• _Task directions_: When you have gone through the entries below, state how many lines include the word "floatShort" and write nothing else.

*** Opening of Records supplied ***

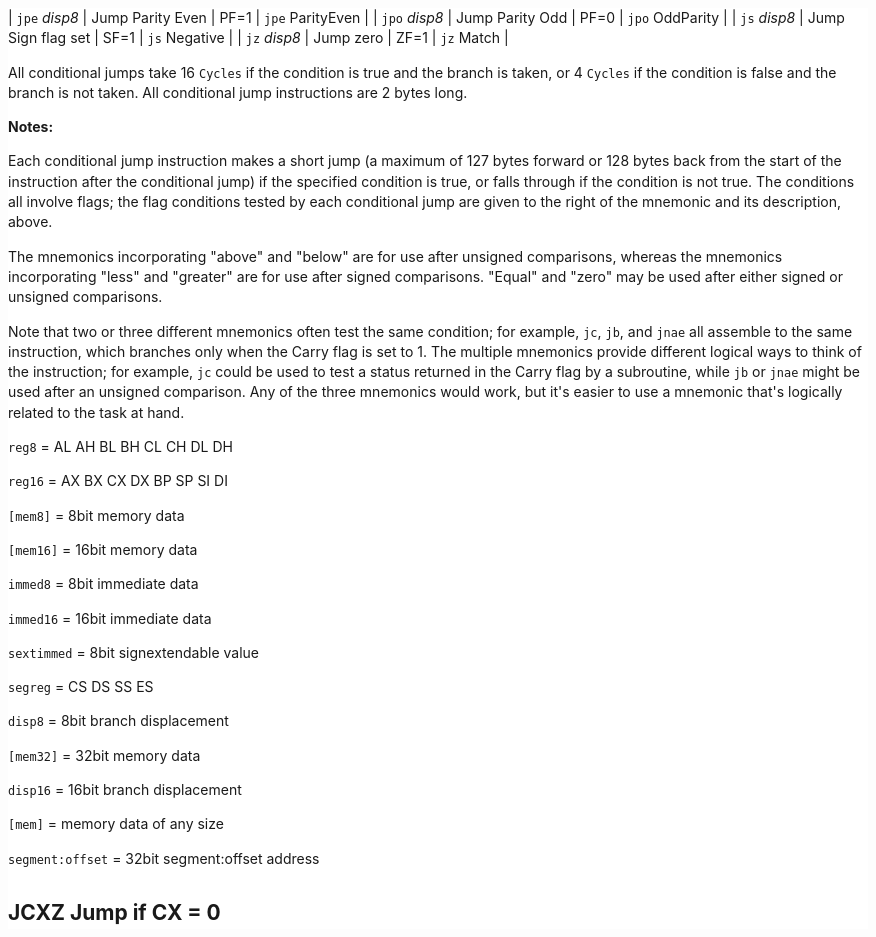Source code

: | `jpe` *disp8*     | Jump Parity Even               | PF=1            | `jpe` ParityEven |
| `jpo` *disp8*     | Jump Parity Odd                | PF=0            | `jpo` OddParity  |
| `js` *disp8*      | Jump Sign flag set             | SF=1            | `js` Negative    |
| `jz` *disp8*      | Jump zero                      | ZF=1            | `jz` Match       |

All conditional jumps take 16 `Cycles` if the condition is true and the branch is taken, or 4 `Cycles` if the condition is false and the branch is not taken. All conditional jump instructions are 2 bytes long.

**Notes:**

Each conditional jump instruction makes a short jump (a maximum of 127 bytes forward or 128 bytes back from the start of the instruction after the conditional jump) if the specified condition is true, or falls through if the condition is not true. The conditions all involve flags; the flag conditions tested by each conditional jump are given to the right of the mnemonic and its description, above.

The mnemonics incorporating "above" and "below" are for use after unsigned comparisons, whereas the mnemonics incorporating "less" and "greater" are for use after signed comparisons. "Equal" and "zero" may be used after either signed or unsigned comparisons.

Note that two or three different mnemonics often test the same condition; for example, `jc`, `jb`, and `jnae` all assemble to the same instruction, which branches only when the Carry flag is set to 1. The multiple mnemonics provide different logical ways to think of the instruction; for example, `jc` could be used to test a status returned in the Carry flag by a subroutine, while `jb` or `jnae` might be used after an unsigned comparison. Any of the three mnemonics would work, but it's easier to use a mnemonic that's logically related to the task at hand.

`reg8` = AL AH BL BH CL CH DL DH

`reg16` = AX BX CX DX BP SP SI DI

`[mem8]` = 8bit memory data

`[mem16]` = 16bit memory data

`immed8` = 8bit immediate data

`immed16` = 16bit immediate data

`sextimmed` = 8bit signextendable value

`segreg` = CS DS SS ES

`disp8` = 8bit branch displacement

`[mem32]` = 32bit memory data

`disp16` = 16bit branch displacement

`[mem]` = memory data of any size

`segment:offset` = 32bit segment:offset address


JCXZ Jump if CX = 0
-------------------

*** Close of Records supplied ***
*** Opening of Records supplied ***

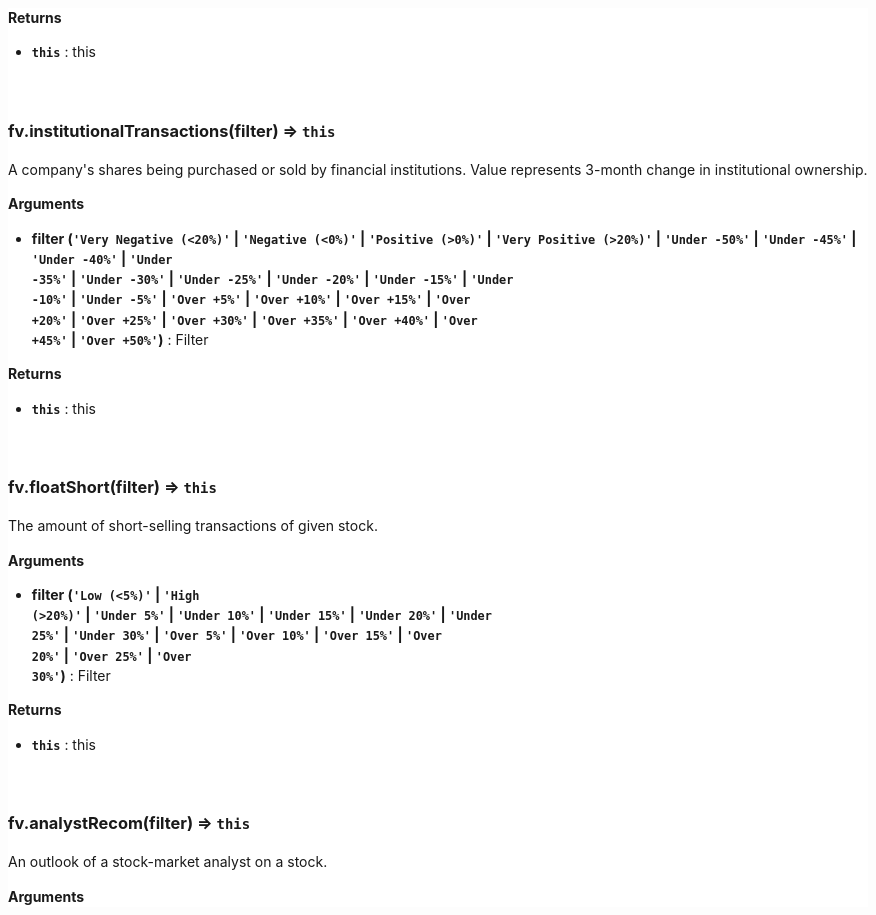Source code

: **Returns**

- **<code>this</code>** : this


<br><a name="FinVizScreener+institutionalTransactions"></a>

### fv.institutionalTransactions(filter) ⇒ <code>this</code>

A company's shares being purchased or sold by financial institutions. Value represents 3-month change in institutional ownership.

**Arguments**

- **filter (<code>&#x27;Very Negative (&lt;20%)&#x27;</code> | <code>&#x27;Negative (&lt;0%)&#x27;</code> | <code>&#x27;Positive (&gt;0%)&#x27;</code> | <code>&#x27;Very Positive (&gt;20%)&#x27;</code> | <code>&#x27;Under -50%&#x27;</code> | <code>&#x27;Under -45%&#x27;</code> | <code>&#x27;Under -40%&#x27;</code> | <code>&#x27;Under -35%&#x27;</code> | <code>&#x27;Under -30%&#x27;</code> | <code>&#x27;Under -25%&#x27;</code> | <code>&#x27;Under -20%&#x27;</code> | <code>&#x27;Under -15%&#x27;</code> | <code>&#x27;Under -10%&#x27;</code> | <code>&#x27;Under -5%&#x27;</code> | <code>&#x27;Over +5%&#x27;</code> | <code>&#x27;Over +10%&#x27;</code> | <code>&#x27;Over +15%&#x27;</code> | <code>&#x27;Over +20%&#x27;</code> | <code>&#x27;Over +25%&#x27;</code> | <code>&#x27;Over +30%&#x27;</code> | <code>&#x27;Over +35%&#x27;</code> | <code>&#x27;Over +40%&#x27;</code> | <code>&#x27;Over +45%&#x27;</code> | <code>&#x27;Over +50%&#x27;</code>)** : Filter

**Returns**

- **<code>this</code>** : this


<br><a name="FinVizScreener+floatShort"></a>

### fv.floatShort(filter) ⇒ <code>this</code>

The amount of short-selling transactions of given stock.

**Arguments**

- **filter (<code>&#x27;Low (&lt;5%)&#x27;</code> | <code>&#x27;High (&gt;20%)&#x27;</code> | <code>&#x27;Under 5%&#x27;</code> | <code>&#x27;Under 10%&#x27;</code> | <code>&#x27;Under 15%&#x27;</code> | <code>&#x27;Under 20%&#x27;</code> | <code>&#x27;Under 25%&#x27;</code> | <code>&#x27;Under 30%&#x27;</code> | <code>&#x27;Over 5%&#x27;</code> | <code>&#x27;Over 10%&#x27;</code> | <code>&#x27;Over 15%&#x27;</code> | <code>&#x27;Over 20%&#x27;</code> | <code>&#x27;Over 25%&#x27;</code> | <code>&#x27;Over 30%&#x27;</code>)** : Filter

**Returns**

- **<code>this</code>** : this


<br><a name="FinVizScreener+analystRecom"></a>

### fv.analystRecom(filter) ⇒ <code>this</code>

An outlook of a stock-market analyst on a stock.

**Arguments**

*** Close of Records supplied ***

• _Exercise output_: 2